* [Directions for this task] How many lines within the records include the word "worn"? Only that number should be given.

※

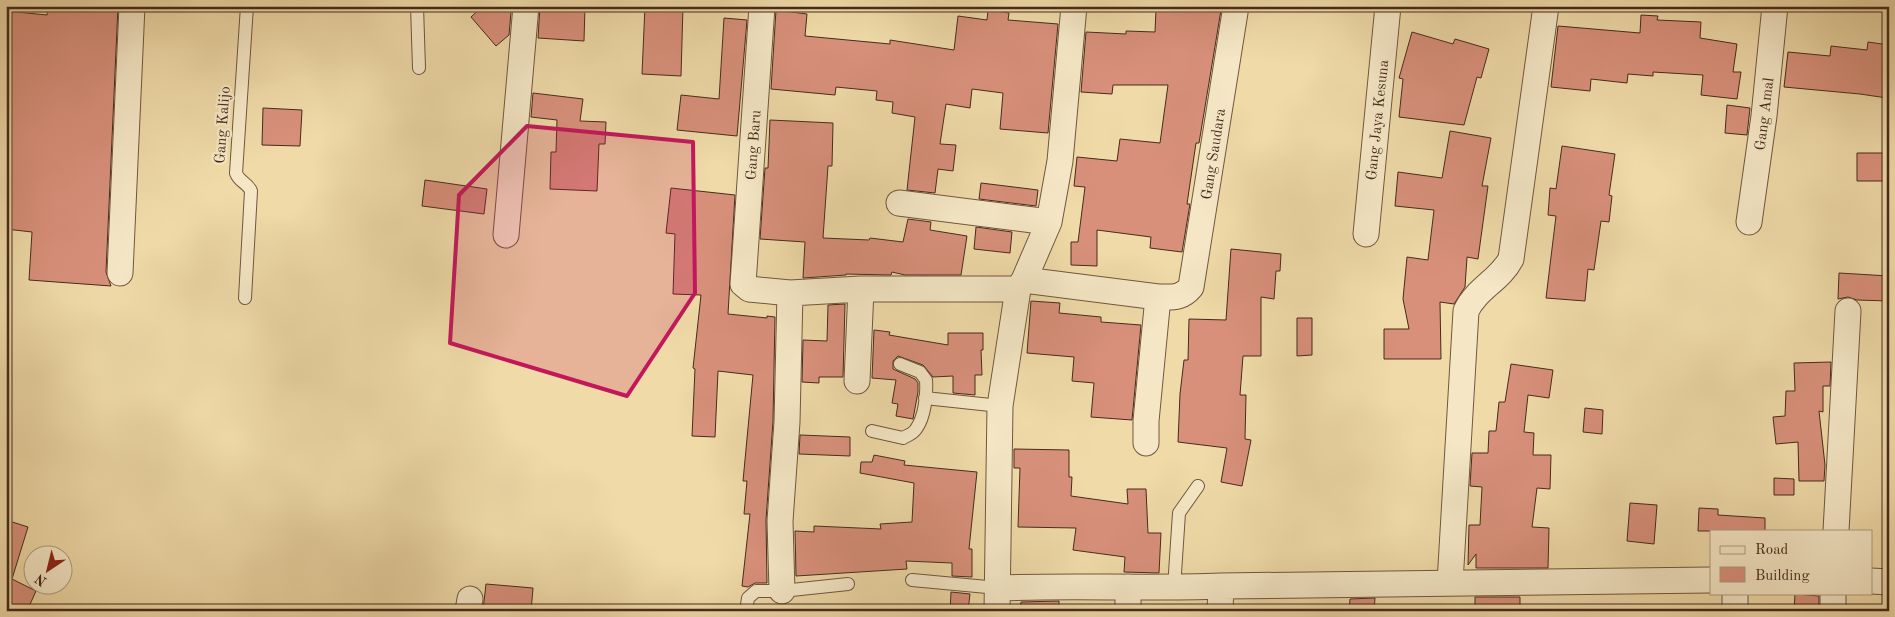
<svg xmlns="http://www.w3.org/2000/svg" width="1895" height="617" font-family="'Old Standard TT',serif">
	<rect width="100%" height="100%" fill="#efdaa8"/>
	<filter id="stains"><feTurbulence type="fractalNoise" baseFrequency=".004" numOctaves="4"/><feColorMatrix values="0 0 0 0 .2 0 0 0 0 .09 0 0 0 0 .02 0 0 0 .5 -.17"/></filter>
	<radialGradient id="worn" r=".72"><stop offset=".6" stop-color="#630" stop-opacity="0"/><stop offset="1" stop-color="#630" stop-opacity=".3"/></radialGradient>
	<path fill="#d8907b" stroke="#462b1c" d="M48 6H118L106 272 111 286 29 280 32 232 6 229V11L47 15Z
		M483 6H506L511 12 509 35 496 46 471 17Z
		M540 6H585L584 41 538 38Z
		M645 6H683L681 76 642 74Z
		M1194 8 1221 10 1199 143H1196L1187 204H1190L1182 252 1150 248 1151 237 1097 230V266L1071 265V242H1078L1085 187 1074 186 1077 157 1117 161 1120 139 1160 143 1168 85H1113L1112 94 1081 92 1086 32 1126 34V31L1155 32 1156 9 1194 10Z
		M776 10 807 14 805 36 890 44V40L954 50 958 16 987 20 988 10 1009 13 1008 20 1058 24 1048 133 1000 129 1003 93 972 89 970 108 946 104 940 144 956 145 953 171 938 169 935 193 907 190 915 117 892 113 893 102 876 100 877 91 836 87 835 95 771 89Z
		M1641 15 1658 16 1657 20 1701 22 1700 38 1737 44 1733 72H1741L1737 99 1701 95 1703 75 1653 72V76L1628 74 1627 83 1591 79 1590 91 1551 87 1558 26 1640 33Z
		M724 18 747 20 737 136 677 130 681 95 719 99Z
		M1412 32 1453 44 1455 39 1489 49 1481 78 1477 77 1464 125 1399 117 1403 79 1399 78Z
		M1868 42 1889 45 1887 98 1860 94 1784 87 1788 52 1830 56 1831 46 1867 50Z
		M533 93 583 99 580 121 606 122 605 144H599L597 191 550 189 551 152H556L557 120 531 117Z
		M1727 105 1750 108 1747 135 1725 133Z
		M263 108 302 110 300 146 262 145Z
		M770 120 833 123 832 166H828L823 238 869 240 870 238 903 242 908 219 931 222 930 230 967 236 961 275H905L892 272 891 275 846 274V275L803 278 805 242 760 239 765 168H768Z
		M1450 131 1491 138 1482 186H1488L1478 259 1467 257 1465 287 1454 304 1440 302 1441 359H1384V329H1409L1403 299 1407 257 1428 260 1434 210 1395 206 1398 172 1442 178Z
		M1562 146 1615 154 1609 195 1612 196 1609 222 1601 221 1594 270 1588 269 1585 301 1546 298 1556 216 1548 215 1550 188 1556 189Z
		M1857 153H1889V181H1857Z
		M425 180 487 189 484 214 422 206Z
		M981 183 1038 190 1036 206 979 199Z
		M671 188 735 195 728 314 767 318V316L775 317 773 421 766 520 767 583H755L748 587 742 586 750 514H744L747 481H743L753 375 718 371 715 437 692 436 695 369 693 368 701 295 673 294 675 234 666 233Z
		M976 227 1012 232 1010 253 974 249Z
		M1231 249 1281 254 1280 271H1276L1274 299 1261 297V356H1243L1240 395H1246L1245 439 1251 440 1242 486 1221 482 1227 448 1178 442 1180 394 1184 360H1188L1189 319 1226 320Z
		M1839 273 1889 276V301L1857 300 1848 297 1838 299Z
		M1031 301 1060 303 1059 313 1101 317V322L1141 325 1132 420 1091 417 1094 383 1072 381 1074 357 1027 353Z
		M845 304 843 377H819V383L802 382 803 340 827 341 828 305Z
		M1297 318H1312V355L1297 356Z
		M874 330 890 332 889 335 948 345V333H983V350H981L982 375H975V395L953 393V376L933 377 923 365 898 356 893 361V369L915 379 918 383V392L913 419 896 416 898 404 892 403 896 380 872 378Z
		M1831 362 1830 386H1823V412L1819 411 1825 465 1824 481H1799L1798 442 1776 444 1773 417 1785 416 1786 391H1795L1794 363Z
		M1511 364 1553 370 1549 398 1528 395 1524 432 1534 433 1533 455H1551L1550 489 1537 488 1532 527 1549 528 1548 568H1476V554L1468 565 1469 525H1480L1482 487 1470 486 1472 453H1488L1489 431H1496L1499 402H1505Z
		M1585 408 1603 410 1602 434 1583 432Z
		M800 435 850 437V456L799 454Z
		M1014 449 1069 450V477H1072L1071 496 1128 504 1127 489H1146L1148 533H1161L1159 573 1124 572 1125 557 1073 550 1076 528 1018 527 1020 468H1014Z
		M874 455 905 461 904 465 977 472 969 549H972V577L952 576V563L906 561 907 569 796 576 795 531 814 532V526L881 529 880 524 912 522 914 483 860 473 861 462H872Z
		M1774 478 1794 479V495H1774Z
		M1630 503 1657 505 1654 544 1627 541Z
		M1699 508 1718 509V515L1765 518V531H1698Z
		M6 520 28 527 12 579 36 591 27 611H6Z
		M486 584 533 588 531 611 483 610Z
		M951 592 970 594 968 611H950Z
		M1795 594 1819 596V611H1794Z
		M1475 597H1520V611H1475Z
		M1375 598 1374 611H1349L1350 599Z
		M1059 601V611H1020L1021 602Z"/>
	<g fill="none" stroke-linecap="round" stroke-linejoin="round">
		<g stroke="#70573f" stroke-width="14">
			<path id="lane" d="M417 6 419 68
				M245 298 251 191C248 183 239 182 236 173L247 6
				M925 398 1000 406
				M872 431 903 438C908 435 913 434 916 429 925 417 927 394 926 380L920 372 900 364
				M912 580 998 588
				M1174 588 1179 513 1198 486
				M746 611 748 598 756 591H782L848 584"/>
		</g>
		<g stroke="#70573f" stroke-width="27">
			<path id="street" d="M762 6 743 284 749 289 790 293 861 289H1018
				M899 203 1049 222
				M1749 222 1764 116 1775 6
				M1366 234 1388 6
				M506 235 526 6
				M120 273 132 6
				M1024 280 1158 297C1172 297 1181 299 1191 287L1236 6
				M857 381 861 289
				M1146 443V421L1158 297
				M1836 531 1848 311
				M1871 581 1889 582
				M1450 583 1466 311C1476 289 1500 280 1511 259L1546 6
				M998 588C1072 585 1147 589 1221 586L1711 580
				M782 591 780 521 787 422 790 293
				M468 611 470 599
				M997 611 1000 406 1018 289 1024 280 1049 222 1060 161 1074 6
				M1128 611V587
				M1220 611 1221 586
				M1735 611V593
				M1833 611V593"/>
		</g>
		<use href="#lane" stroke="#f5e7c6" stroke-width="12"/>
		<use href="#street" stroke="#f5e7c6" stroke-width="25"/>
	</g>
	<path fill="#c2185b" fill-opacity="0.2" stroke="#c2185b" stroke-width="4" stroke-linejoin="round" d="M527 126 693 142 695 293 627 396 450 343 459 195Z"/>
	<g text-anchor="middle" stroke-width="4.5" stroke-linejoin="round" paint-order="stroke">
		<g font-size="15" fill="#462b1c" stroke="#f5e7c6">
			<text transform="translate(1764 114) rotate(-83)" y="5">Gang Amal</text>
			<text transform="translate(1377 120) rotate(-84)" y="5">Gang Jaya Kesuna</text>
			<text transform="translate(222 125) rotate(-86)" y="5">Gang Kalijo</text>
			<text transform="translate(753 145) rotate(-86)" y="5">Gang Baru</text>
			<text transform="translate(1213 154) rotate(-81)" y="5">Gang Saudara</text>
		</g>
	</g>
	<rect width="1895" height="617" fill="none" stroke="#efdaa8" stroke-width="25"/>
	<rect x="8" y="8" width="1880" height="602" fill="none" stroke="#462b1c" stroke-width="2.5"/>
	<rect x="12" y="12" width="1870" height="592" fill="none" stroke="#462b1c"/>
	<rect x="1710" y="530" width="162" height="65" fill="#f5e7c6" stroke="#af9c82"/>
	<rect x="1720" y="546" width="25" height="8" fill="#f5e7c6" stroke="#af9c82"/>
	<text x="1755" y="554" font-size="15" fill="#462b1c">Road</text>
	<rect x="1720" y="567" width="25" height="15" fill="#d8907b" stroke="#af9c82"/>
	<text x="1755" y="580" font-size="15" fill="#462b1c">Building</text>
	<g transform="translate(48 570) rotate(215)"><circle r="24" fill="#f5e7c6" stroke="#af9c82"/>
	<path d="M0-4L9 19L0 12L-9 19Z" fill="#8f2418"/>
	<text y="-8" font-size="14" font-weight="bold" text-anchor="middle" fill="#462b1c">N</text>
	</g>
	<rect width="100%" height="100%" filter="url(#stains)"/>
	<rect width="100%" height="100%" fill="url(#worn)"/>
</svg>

※

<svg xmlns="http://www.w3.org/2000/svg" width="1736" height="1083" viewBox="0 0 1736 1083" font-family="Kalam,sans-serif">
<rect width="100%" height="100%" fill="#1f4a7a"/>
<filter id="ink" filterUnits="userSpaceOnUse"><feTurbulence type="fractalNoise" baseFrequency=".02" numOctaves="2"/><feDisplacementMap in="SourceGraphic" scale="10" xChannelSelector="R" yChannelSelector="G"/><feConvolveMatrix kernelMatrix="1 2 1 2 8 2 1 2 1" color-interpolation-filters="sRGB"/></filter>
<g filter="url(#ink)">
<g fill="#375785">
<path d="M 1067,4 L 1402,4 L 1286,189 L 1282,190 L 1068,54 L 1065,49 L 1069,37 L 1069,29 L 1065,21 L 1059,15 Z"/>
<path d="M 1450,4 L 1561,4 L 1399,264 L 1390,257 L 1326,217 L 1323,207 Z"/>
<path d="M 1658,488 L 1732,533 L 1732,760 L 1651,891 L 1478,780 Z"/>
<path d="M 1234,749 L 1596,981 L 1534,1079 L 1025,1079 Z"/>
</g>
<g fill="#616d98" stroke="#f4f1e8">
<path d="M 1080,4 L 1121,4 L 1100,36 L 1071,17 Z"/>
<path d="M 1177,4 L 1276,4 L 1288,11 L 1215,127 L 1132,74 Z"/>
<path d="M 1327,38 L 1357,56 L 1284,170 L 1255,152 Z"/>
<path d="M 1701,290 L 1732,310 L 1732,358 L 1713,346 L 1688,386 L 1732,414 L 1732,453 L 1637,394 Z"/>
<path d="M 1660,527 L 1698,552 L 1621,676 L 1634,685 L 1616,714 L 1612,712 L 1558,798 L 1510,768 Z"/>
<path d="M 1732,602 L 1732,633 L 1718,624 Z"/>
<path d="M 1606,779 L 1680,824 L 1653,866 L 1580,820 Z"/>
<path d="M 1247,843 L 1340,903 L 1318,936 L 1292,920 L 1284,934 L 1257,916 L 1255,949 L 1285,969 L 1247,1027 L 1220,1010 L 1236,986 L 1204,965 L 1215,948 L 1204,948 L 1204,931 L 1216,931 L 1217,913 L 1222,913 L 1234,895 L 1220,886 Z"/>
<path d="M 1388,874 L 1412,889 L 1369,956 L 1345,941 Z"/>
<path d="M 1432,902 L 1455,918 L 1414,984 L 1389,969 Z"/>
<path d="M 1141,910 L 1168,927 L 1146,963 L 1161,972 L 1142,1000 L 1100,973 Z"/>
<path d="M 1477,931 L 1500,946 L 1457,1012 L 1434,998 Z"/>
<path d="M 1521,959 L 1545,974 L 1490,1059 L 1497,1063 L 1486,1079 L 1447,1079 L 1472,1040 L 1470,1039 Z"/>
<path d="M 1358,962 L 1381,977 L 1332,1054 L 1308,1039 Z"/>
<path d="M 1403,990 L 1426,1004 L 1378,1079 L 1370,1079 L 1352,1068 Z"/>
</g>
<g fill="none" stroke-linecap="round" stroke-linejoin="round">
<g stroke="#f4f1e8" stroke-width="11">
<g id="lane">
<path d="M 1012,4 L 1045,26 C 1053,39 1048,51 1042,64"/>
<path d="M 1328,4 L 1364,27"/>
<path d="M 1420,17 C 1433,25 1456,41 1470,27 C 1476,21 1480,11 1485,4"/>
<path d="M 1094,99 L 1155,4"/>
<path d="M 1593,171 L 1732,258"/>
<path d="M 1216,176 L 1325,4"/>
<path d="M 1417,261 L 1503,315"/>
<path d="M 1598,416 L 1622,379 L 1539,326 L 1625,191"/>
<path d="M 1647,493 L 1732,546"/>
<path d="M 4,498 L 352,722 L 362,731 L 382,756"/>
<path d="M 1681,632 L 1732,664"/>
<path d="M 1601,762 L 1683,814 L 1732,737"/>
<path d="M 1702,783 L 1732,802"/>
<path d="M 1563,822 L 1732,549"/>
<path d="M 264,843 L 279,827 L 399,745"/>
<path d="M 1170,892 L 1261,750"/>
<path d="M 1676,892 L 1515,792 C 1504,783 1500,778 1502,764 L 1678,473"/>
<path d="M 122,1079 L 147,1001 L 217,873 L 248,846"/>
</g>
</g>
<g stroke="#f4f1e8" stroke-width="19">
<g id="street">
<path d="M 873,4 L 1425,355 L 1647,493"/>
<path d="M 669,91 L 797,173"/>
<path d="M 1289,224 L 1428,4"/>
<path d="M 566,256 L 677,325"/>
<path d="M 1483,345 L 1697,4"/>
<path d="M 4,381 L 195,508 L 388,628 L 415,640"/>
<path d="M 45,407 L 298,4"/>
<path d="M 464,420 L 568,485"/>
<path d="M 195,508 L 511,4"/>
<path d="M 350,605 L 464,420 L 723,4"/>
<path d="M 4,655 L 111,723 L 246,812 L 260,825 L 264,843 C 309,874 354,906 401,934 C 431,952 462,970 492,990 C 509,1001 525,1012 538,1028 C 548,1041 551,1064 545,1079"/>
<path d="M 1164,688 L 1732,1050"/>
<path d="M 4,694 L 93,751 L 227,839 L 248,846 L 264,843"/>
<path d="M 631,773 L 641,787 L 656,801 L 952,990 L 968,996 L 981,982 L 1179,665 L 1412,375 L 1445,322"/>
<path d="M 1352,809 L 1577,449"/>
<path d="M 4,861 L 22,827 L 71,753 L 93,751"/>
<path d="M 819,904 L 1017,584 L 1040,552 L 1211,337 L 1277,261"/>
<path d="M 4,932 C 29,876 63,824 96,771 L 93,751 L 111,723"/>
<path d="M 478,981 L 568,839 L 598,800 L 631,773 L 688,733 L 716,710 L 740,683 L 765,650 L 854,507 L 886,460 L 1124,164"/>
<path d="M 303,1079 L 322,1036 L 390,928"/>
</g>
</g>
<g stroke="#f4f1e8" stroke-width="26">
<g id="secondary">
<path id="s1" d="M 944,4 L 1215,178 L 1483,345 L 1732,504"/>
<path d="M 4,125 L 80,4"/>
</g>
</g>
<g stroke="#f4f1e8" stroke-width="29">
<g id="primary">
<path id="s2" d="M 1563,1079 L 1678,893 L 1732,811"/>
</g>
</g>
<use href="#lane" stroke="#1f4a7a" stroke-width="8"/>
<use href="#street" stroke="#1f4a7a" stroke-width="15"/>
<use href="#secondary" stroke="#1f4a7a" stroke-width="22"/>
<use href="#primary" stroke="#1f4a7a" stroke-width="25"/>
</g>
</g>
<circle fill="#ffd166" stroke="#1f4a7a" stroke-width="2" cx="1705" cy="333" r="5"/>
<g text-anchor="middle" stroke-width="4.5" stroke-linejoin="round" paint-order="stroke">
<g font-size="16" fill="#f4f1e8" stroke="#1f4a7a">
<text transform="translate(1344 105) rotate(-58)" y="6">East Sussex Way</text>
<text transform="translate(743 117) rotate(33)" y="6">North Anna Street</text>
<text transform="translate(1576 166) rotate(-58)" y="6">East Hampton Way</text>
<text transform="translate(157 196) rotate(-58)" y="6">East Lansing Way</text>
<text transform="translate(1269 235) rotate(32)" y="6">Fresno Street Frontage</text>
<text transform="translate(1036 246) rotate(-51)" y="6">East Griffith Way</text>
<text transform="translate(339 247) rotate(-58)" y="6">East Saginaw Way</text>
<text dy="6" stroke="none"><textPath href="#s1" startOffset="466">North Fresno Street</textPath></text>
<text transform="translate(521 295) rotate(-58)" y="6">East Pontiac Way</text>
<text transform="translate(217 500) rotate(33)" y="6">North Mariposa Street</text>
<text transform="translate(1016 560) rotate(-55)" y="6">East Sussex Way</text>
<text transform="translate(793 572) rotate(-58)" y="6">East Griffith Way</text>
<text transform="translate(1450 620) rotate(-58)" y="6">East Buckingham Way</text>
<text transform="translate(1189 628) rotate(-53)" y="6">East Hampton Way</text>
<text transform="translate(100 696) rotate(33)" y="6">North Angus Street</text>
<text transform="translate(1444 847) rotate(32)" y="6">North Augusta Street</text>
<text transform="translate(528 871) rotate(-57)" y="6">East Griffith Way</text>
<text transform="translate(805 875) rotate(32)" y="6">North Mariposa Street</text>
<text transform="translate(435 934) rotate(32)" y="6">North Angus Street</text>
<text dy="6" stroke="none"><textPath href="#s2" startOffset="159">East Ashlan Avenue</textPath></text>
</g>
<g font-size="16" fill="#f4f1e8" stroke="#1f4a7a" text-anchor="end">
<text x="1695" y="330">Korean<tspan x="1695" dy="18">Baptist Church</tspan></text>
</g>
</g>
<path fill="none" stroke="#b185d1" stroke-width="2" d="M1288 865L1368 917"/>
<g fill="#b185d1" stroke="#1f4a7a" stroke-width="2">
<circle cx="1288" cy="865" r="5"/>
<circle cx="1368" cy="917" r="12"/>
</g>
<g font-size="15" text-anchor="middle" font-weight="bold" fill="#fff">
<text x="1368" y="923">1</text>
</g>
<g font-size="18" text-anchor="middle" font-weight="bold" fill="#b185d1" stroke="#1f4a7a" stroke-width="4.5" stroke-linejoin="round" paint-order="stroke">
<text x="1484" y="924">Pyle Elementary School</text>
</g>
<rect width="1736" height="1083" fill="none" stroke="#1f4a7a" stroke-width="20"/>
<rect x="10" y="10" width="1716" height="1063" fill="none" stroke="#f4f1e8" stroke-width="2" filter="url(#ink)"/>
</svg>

※

* [Answer for this exercise] 2